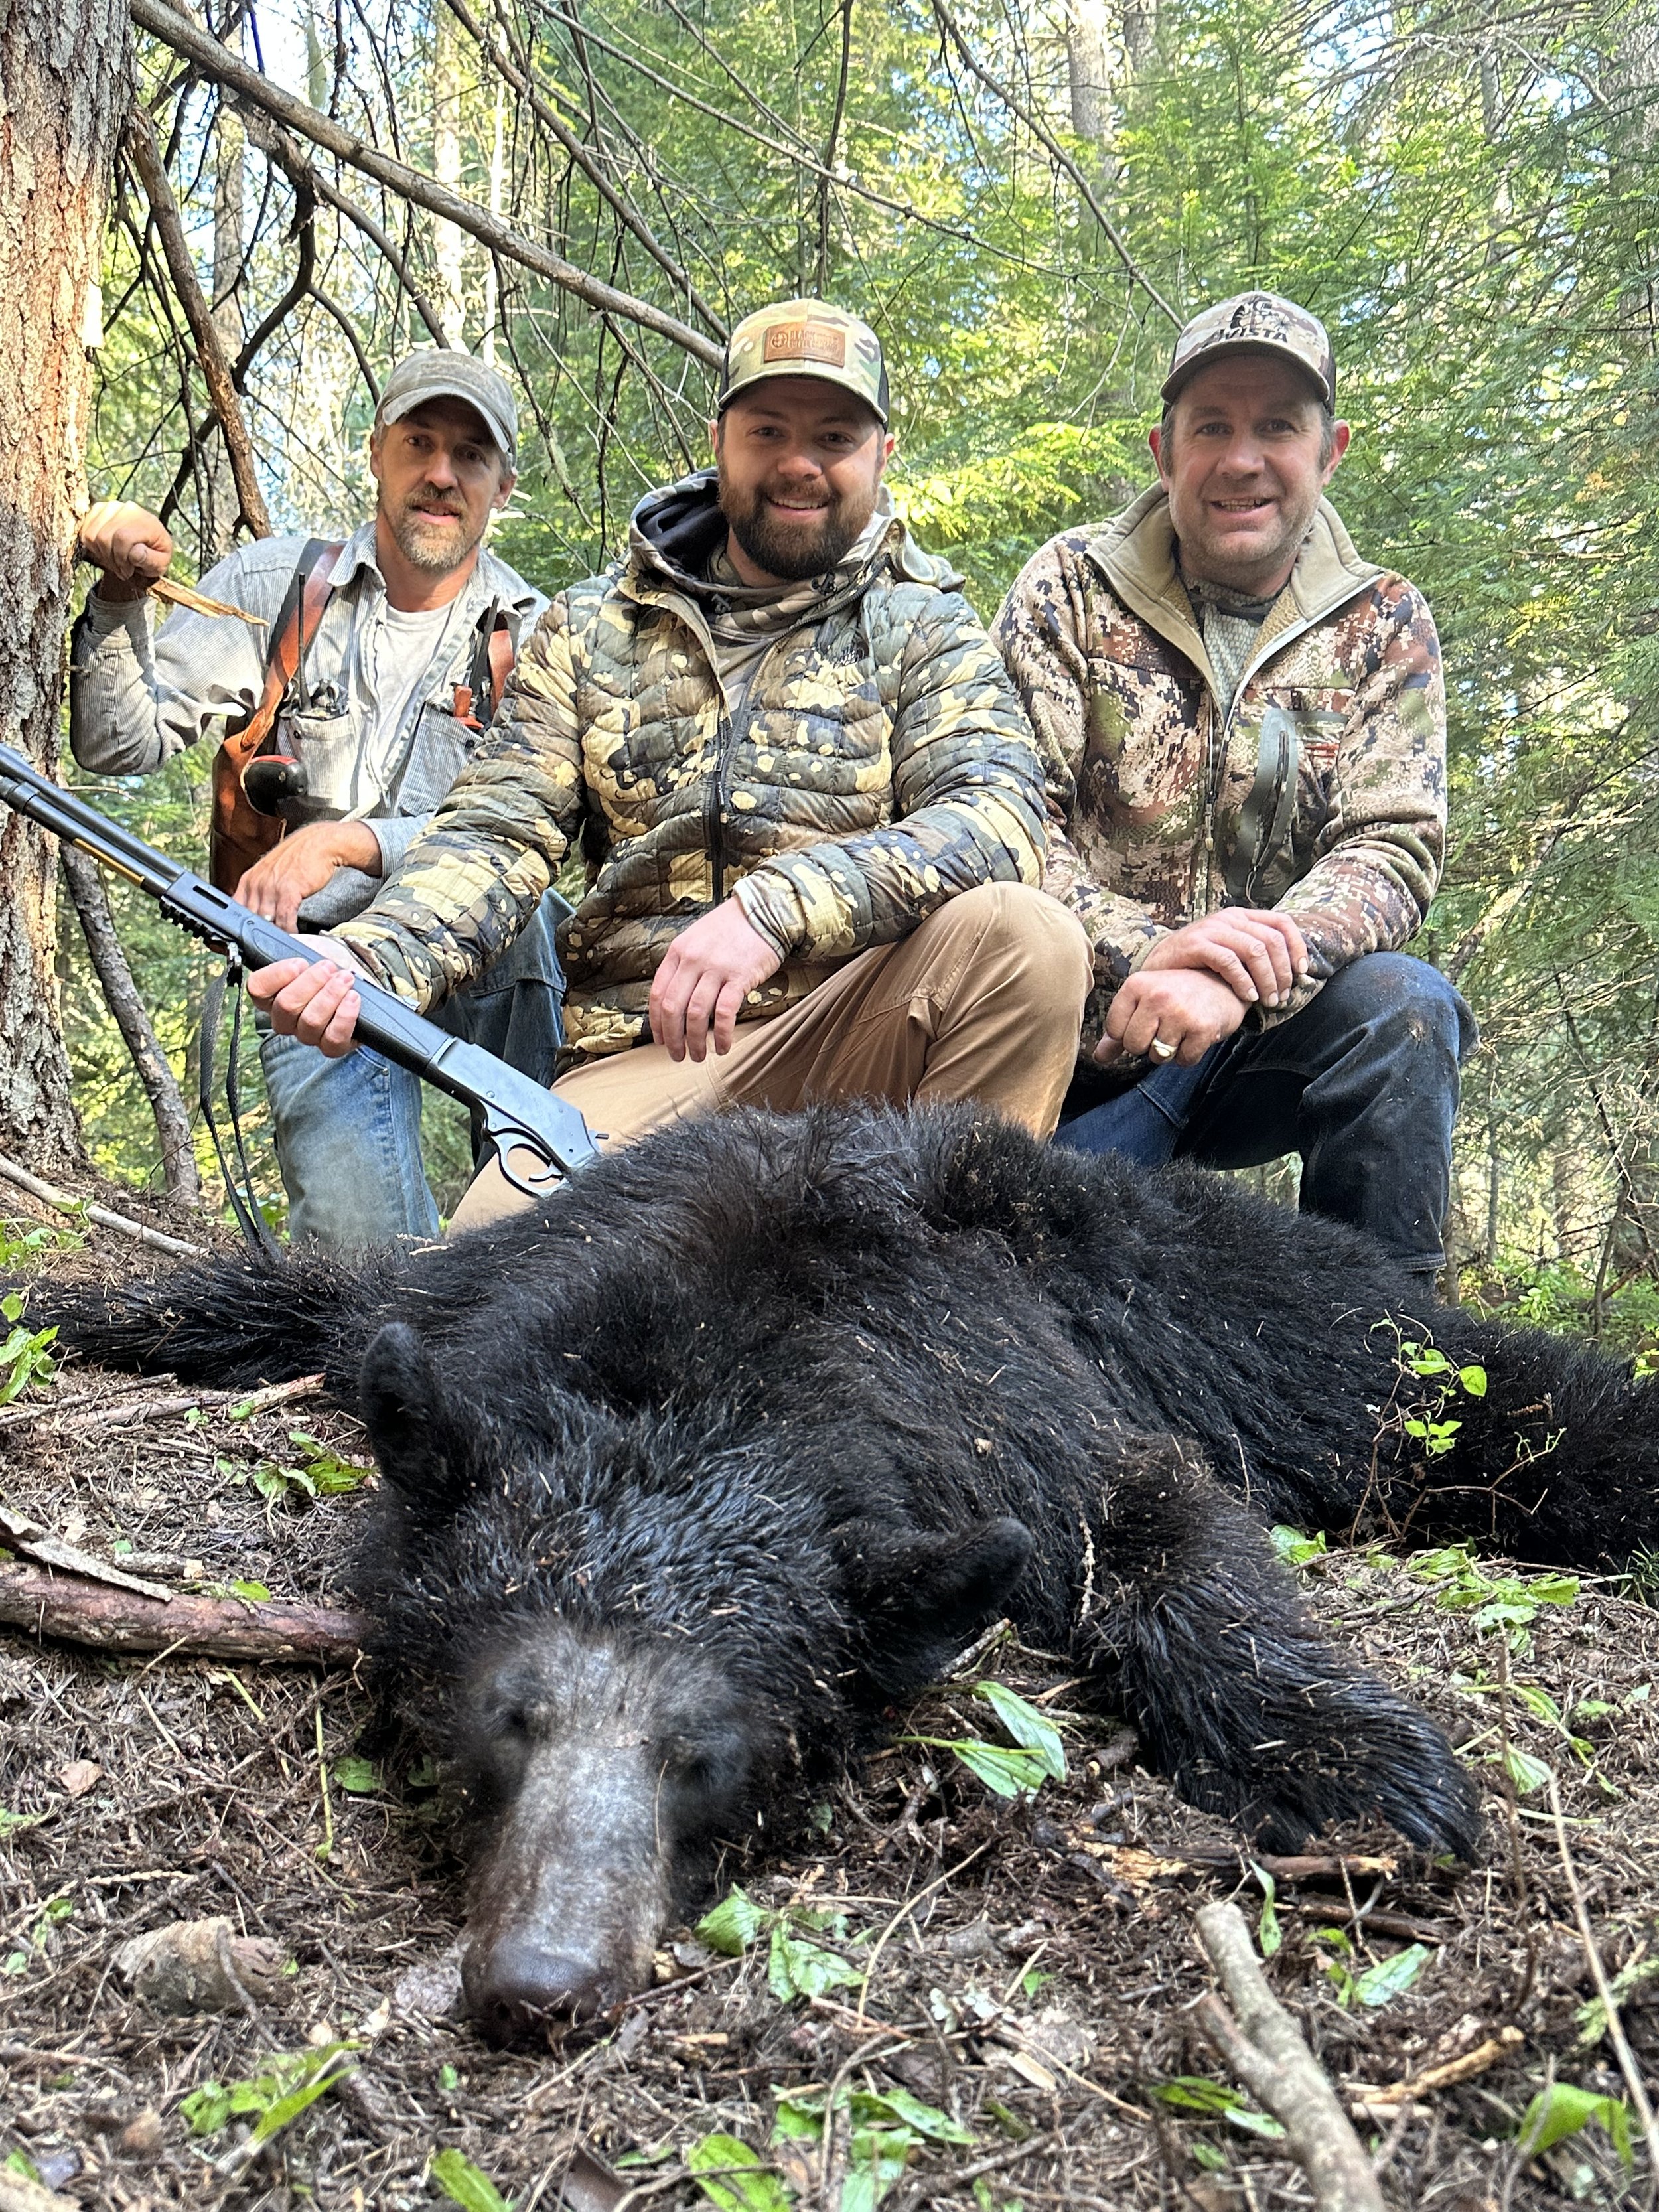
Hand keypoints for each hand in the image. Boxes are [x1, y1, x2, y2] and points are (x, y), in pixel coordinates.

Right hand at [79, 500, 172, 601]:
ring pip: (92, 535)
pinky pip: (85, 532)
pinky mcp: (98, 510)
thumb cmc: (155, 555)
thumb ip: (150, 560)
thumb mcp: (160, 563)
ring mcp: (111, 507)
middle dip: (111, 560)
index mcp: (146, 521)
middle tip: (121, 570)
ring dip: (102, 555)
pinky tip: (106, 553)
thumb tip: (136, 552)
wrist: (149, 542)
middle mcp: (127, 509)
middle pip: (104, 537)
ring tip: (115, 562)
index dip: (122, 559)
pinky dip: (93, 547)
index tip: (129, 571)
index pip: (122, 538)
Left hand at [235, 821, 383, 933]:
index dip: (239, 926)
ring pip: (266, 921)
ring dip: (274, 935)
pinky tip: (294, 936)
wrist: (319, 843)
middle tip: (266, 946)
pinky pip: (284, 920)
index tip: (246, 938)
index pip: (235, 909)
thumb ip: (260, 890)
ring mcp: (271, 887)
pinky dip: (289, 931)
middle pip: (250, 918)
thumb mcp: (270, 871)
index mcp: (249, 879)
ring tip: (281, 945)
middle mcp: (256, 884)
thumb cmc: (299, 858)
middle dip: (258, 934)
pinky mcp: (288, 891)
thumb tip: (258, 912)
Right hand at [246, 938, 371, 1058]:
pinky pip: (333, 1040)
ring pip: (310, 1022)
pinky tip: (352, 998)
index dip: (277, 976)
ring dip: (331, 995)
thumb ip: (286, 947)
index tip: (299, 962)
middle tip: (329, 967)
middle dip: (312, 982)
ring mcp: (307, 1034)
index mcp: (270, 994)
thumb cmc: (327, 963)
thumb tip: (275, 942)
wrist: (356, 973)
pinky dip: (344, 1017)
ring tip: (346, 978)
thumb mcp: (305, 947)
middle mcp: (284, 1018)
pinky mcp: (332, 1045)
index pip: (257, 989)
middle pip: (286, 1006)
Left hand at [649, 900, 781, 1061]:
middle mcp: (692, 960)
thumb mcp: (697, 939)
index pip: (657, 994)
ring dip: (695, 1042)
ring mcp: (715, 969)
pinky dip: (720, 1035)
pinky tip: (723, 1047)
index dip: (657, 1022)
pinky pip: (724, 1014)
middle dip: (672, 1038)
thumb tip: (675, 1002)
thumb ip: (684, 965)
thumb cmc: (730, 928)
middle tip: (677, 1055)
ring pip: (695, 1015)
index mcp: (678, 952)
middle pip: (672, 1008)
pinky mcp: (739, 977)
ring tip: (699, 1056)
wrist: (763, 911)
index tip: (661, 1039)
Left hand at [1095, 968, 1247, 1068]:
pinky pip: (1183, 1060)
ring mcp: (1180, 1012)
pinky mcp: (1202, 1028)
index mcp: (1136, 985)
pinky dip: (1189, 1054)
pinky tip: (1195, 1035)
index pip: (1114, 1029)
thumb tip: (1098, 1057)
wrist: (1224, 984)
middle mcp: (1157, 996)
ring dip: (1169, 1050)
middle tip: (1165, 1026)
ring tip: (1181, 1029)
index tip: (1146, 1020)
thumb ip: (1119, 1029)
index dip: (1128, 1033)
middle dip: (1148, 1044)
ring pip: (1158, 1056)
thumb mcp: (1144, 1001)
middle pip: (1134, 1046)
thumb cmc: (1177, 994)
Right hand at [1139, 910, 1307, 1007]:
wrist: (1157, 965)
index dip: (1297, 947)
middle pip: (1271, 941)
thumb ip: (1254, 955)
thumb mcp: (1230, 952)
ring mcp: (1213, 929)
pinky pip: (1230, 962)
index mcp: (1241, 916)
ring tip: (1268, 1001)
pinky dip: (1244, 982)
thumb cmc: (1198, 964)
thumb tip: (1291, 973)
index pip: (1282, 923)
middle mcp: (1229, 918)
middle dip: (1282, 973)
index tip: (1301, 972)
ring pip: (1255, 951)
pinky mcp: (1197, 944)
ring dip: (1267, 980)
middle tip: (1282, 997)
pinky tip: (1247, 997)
++++++++
### TASK TO COMPLETE:
From the records above, copy out the line with "pinky mcp: (288, 891)", the line with "index mcp: (1241, 916)", and every line between them, word for word.

### ANSWER BELOW:
pinky mcp: (288, 891)
thumb tip: (258, 912)
Right hand at [246, 938, 371, 1058]:
pinky pip: (333, 1040)
ring pip: (310, 1022)
pinky tip: (352, 998)
index dip: (277, 976)
ring dip: (331, 995)
thumb ip: (286, 947)
index tip: (299, 962)
middle tip: (329, 967)
middle dip: (312, 982)
ring mcp: (307, 1034)
index mcp: (270, 994)
thumb cmc: (327, 963)
thumb tip: (275, 942)
wrist: (356, 973)
pinky dip: (344, 1017)
ring tip: (346, 978)
thumb mcp: (305, 947)
middle mcp: (284, 1018)
pinky mcp: (332, 1045)
index pip: (257, 989)
middle pip: (286, 1006)
Left hand at [649, 900, 781, 1061]:
middle mcp: (692, 960)
thumb mcp: (697, 939)
index pip: (657, 994)
ring dip: (695, 1042)
ring mcp: (715, 969)
pinky dip: (720, 1035)
pinky tip: (723, 1047)
index dip: (657, 1022)
pinky pip: (724, 1014)
middle dip: (672, 1038)
thumb tip: (675, 1002)
thumb ip: (684, 965)
thumb cmc: (730, 928)
middle tip: (677, 1055)
ring pip: (695, 1015)
index mcp: (678, 952)
middle pip: (672, 1008)
pinky mcp: (739, 977)
ring tip: (699, 1056)
wrist: (763, 911)
index tip: (661, 1039)
Left hand at [1095, 968, 1247, 1068]:
pinky pip: (1183, 1060)
ring mcp: (1180, 1012)
pinky mcp: (1202, 1028)
index mcp: (1136, 985)
pinky dip: (1189, 1054)
pinky tip: (1195, 1035)
index pip: (1114, 1029)
thumb tip: (1098, 1057)
wrist: (1224, 984)
middle mcp: (1157, 996)
ring dip: (1169, 1050)
middle tip: (1165, 1026)
ring tip: (1181, 1029)
index tip: (1146, 1020)
thumb ip: (1119, 1029)
index dip: (1128, 1033)
middle dip: (1148, 1044)
ring pip: (1158, 1056)
thumb mcp: (1144, 1001)
middle pip: (1134, 1046)
thumb cmc: (1177, 994)
Right hand at [1139, 910, 1307, 1007]:
wrist: (1157, 965)
index dip: (1297, 947)
middle pip: (1271, 941)
thumb ip: (1254, 955)
thumb mcp: (1230, 952)
ring mcp: (1213, 929)
pinky pip: (1230, 962)
index mcp: (1241, 916)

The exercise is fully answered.